Leave out any picture and return the remaining listing below exactly as given.

------------------------------------

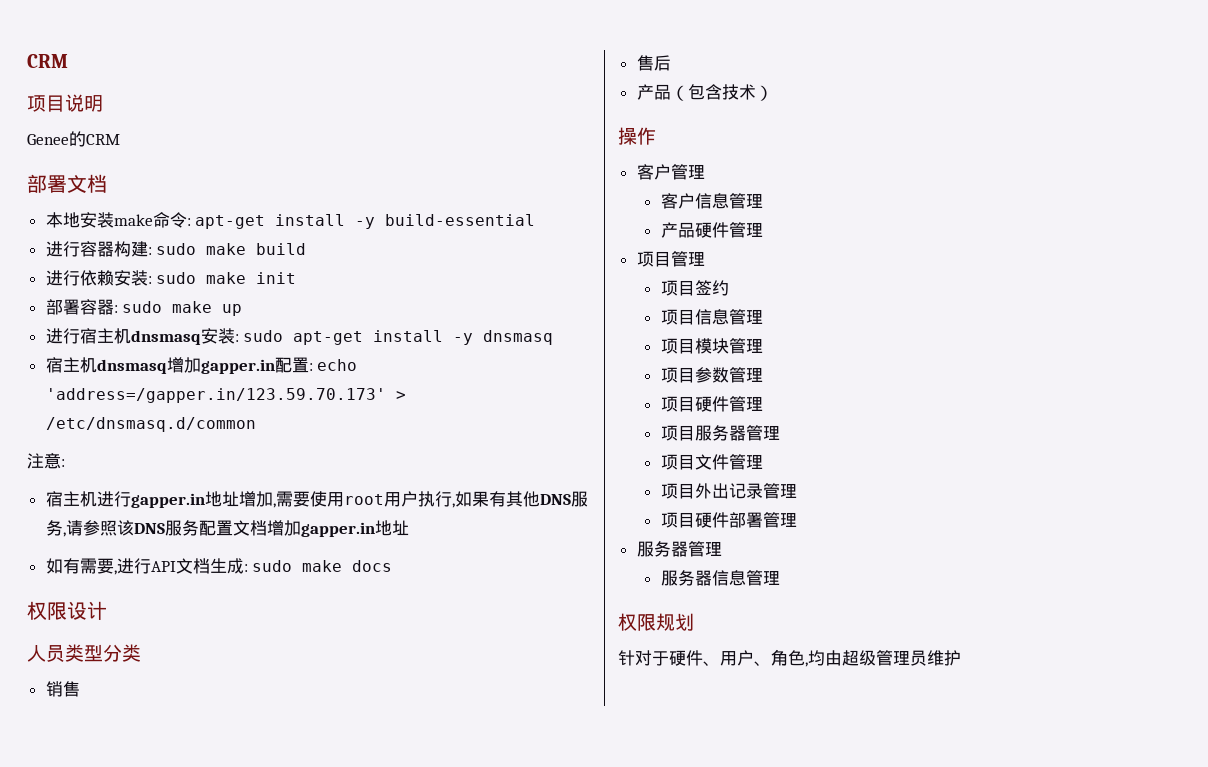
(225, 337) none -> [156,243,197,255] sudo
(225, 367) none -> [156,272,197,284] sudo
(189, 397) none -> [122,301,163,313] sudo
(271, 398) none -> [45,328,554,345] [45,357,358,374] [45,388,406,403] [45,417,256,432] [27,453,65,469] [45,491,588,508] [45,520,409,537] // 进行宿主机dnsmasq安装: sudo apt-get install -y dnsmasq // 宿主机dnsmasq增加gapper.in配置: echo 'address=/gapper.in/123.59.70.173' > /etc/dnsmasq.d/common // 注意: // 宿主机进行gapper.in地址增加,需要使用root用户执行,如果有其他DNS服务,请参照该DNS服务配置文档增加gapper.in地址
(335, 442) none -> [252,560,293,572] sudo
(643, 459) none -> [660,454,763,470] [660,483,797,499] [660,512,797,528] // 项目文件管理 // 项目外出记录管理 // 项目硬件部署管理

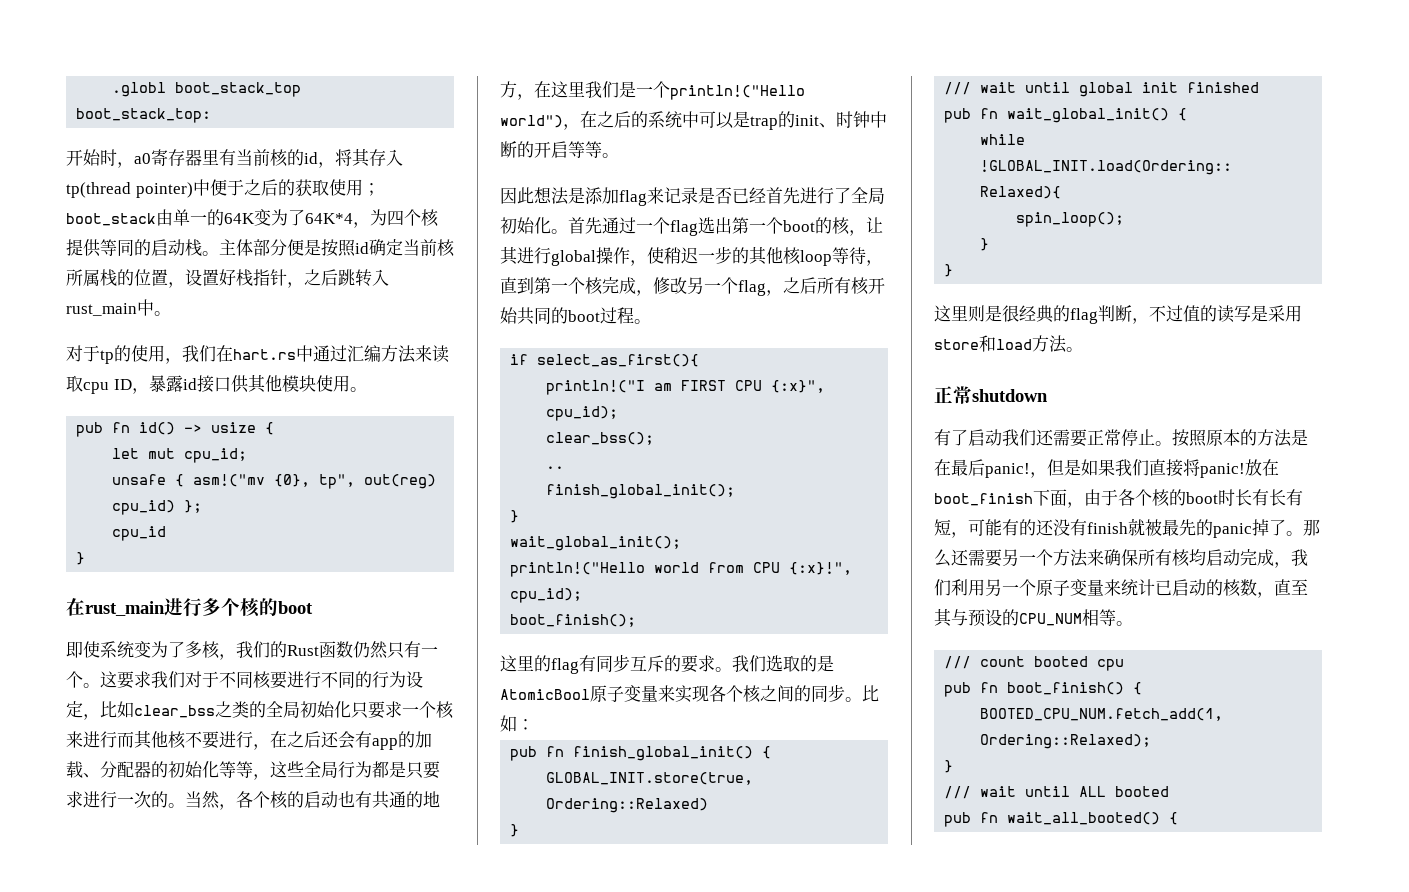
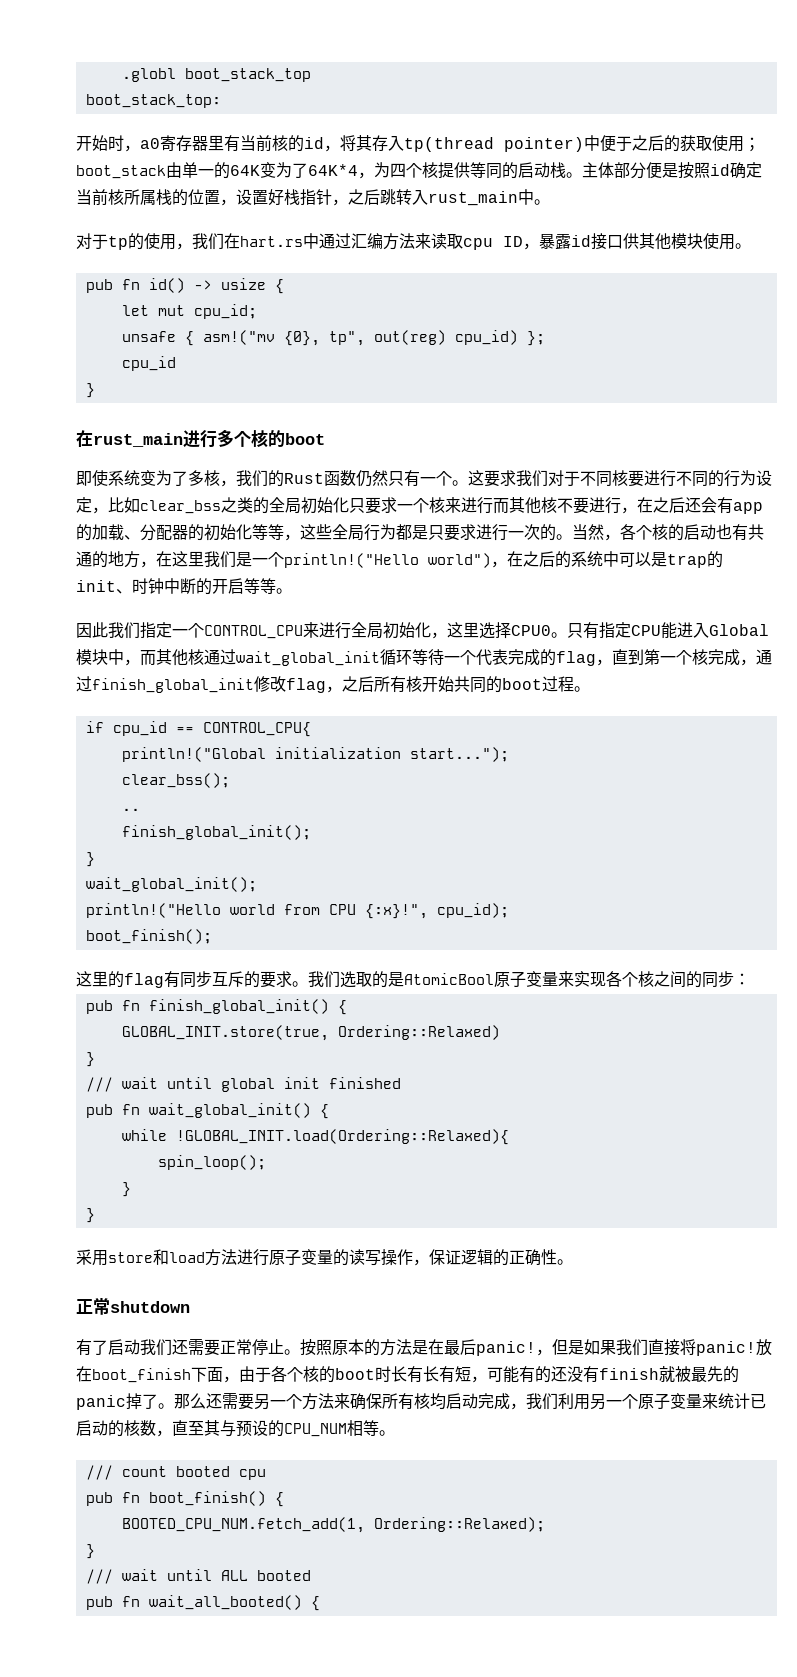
[534,187,885,206] [500,217,883,236] [500,246,866,266] 想法是添加flag来记录是否已经首先进行了全局初始化。首先通过一个flag选出第一个boot的核，让其进行global操作，使稍迟一步的其他核loop等待 -> [108,622,769,639] [76,649,596,666] 我们指定一个CONTROL_CPU来进行全局初始化，这里选择CPU0。只有指定CPU能进入Global模块中，而其他核通过wait_global_init循环等待一个代表完成的flag
[653,277,738,294] 修改另一个 -> [756,649,772,665] [76,676,286,693] 通过finish_global_init修改
[537,354,700,367] [546,380,826,395] [546,406,619,421] select_as_first(){ // println!("I am FIRST CPU {:x}", cpu_id); -> [112,721,311,737] [121,747,509,762] cpu_id == CONTROL_CPU{ // println!("Global initialization start...");
[845,685,879,702] [500,715,517,732] 。比如 -> (734, 979) none
[934,305,1268,324] 这里则是很经典的flag判断，不过值的读写是 -> (95, 1215) none
(1067, 344) none -> [237,1249,557,1266] 进行原子变量的读写操作，保证逻辑的正确性

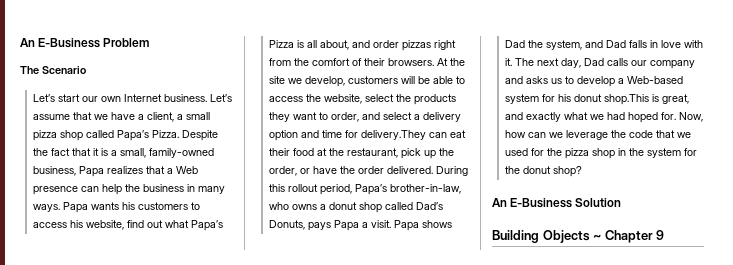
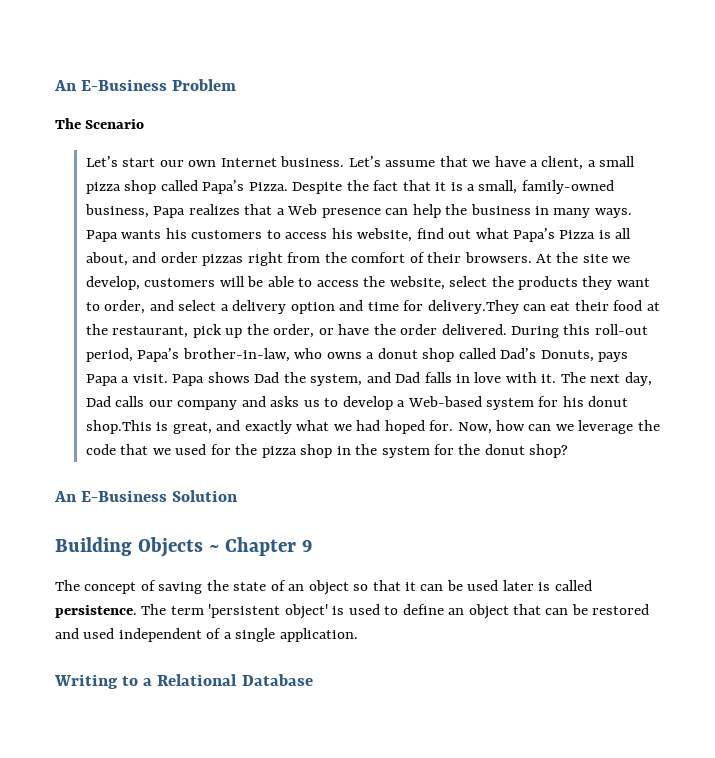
[287,184,318,192] rollout -> [594,324,648,335] roll-out
(665, 235) none -> [55,580,592,595] [55,604,650,619] [55,628,358,642] [54,674,313,689] // The concept of saving the state of an object so that it can be used later is called persistence. The term 'persistent object' is used to define an object that can be restored and used independent of a single application. // Writing to a Relational Database

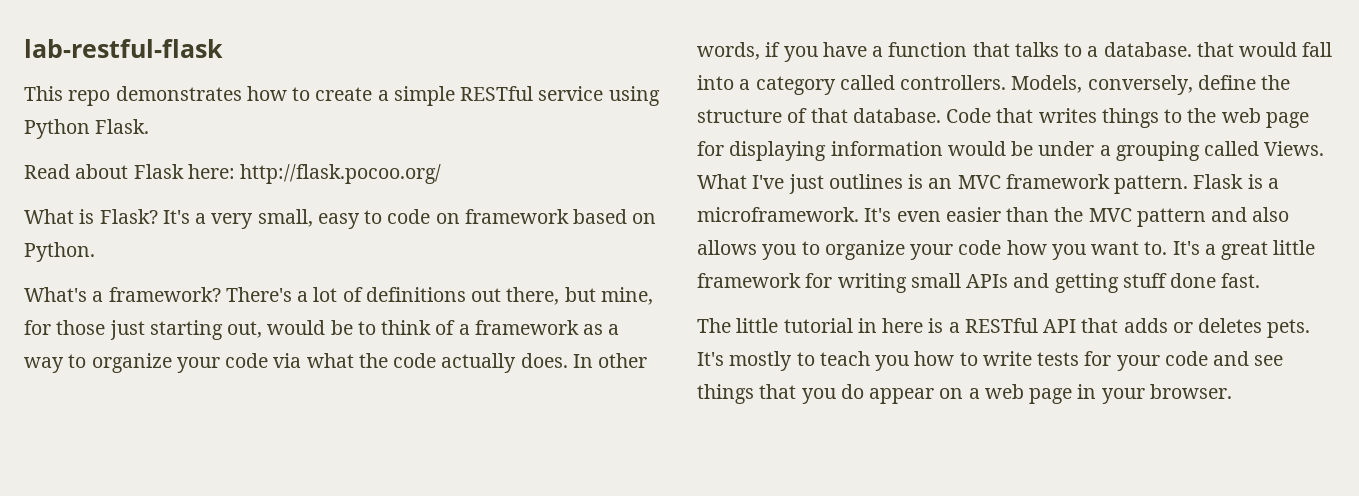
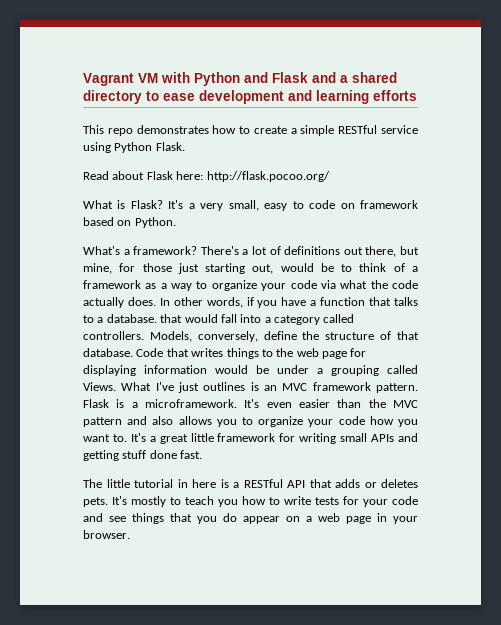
[24,39,223,58] lab-restful-flask -> [83,72,397,86] [83,90,417,104] Vagrant VM with Python and Flask and a shared directory to ease development and learning efforts

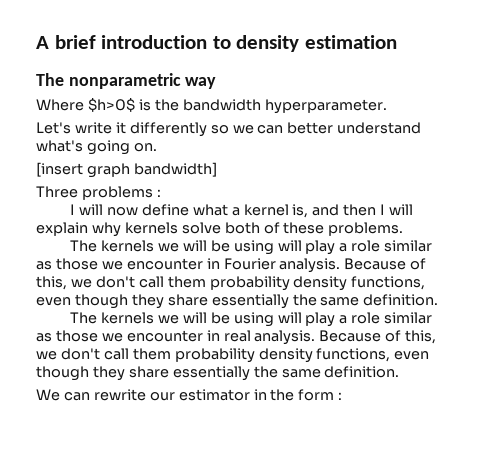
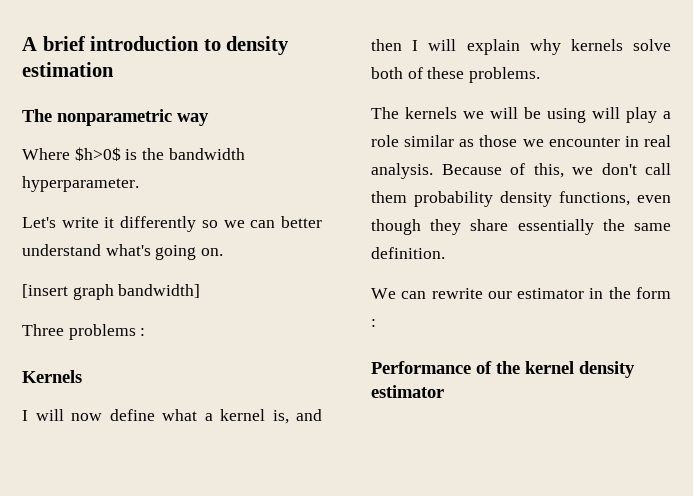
(161, 193) none -> [22,370,82,383] // Kernels
[70,240,433,255] [36,258,427,273] [36,276,426,291] [36,294,439,309] // The kernels we will be using will play a role similar as those we encounter in Fourier analysis. Because of this, we don't call them probability density functions, even though they share essentially the same definition. -> (541, 75) none
(343, 396) none -> [371,361,635,378] [371,385,444,398] // Performance of the kernel density estimator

------------------------------------

Answer to this task:
(225, 337) none -> [156,243,197,255] sudo
(225, 367) none -> [156,272,197,284] sudo
(189, 397) none -> [122,301,163,313] sudo
(271, 398) none -> [45,328,554,345] [45,357,358,374] [45,388,406,403] [45,417,256,432] [27,453,65,469] [45,491,588,508] [45,520,409,537] // 进行宿主机dnsmasq安装: sudo apt-get install -y dnsmasq // 宿主机dnsmasq增加gapper.in配置: echo 'address=/gapper.in/123.59.70.173' > /etc/dnsmasq.d/common // 注意: // 宿主机进行gapper.in地址增加,需要使用root用户执行,如果有其他DNS服务,请参照该DNS服务配置文档增加gapper.in地址
(335, 442) none -> [252,560,293,572] sudo
(643, 459) none -> [660,454,763,470] [660,483,797,499] [660,512,797,528] // 项目文件管理 // 项目外出记录管理 // 项目硬件部署管理

[534,187,885,206] [500,217,883,236] [500,246,866,266] 想法是添加flag来记录是否已经首先进行了全局初始化。首先通过一个flag选出第一个boot的核，让其进行global操作，使稍迟一步的其他核loop等待 -> [108,622,769,639] [76,649,596,666] 我们指定一个CONTROL_CPU来进行全局初始化，这里选择CPU0。只有指定CPU能进入Global模块中，而其他核通过wait_global_init循环等待一个代表完成的flag
[653,277,738,294] 修改另一个 -> [756,649,772,665] [76,676,286,693] 通过finish_global_init修改
[537,354,700,367] [546,380,826,395] [546,406,619,421] select_as_first(){ // println!("I am FIRST CPU {:x}", cpu_id); -> [112,721,311,737] [121,747,509,762] cpu_id == CONTROL_CPU{ // println!("Global initialization start...");
[845,685,879,702] [500,715,517,732] 。比如 -> (734, 979) none
[934,305,1268,324] 这里则是很经典的flag判断，不过值的读写是 -> (95, 1215) none
(1067, 344) none -> [237,1249,557,1266] 进行原子变量的读写操作，保证逻辑的正确性

[287,184,318,192] rollout -> [594,324,648,335] roll-out
(665, 235) none -> [55,580,592,595] [55,604,650,619] [55,628,358,642] [54,674,313,689] // The concept of saving the state of an object so that it can be used later is called persistence. The term 'persistent object' is used to define an object that can be restored and used independent of a single application. // Writing to a Relational Database

[24,39,223,58] lab-restful-flask -> [83,72,397,86] [83,90,417,104] Vagrant VM with Python and Flask and a shared directory to ease development and learning efforts

(161, 193) none -> [22,370,82,383] // Kernels
[70,240,433,255] [36,258,427,273] [36,276,426,291] [36,294,439,309] // The kernels we will be using will play a role similar as those we encounter in Fourier analysis. Because of this, we don't call them probability density functions, even though they share essentially the same definition. -> (541, 75) none
(343, 396) none -> [371,361,635,378] [371,385,444,398] // Performance of the kernel density estimator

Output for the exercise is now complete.